I, strangely, enjoy pitching things–and after a few years of being an agented writer, have a decent amount of practice at it. I’ve also worked in property management and as an educator–meaning I’m good at organizing, prioritizing, helping people understand difficult concepts, and also “keeping calm and carrying on” when everything’s on fire. (Sometimes literally on fire–remind me to tell you that story later, and be sure to specify “dumpster” or “air conditioner”.)
I love Python, and I’m getting pretty good at Django–and now have experience bringing an absolutely spanking new web-app that interfaces with an API from the early planning stages to beta testing (and there are still four weeks to go in this internship!) I’m also a fair hand at CSS (yes, I can flexbox! I can center your DIVs, people! Vertically and horizontally!), have some decent experience with Bootstrap, and have now worked with a number of collaborative tools in Github/Gitlab, including the KANBAN board! (Why am I so excited about that? Is it because the word “Kanban” sounds so fun?)
Q: What tools or skills would you like to learn?
A: Oh, man. Everything. But since I have to start somewhere, I’d say 1.) I need to get better at JS and probably a JS framework (React or Vue?). I actually, um, really like CSS, although I understand a CSS preprocessor like SASS is the way to go, so I definitely need to look into that!
I really would like to learn a new python package, either something data-science or neural-networky, although I think that’s more of a long-term goal, here–like in the short-term, I want to focus on furthering my ability to create web apps using Django.
Q: How might your background make you a good team member?
A: I really prioritize good communication–like thrive on it. Is there anything better than when two people manage to communicate complex information in a mutually respectful way?

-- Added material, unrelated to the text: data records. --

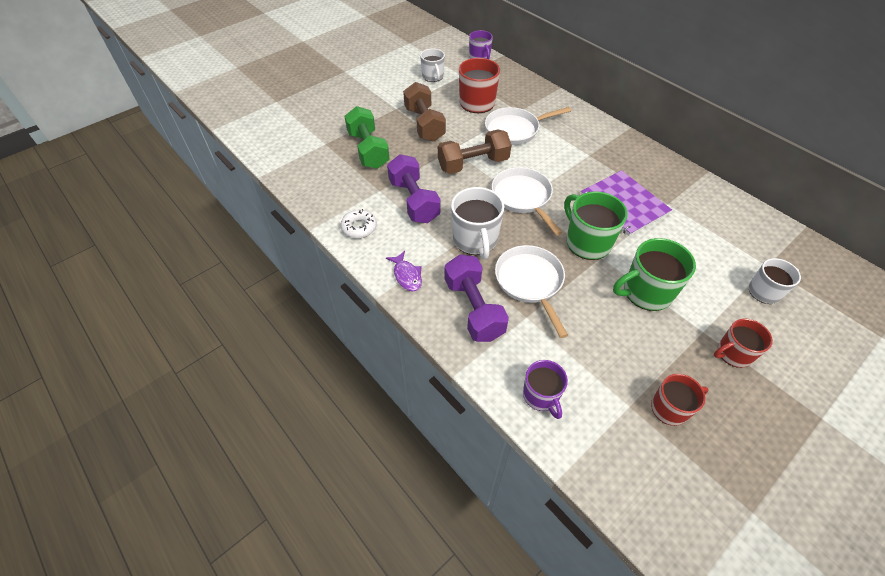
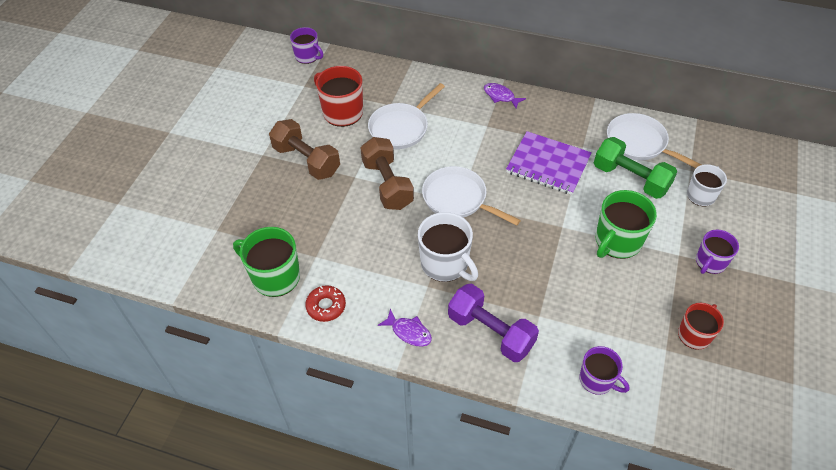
camera: 30 degrees left, 0 degrees up
white donut [341,209,377,238] -> red donut [305,286,346,322]
green dumbbell [344,106,390,169] -> green dumbbell moved to [594,137,677,199]
purple dumbbell [387,154,441,223] -> none
white mug [420,49,445,82] -> none
brown dumbbell [438,130,511,174] -> brown dumbbell turned 60 degrees counterclockwise [361,137,414,210]
white pan [495,245,568,338] -> white pan moved to [607,113,702,168]
green mug [564,191,628,260] -> green mug moved to [233,227,300,297]
red mug [714,319,773,368] -> purple mug [696,229,739,274]
none -> purple fish [484,83,526,108]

I have a unique background (multi-ethnic, multi-racial, multi-lingual, lived in a few countries, queer) that I think really helps when trying to understand someone that thinks differently from myself. I do speak Spanish, as well as conversational Korean (and obviously English.) And although I like taking on projects by myself, I also really enjoy collaboration.
Q: When are you available to start work?
A: Uh… (checks Outreachy calendar) March 2nd!
Q: Are you able to move? Are you looking for a remote job?
A: No, and yes, please. I love working from home. I have three different “work spots” in my house and just float between them all day. This last three months as a remote intern has been amazing.
Q: Are you looking for a full-time or a part-time position? Are you open to being a self-employed contractor?
A: Honestly, any of these three options sounds pretty great to me–and I’ve been a contractor (technically) for the last three months and really had a blast with that. I really enjoy having some control over my schedule, especially since I’m a night owl–but as I mentioned earlier, I would really like to have access to mentorship at my next position, which could be hard to come by as an independent contractor.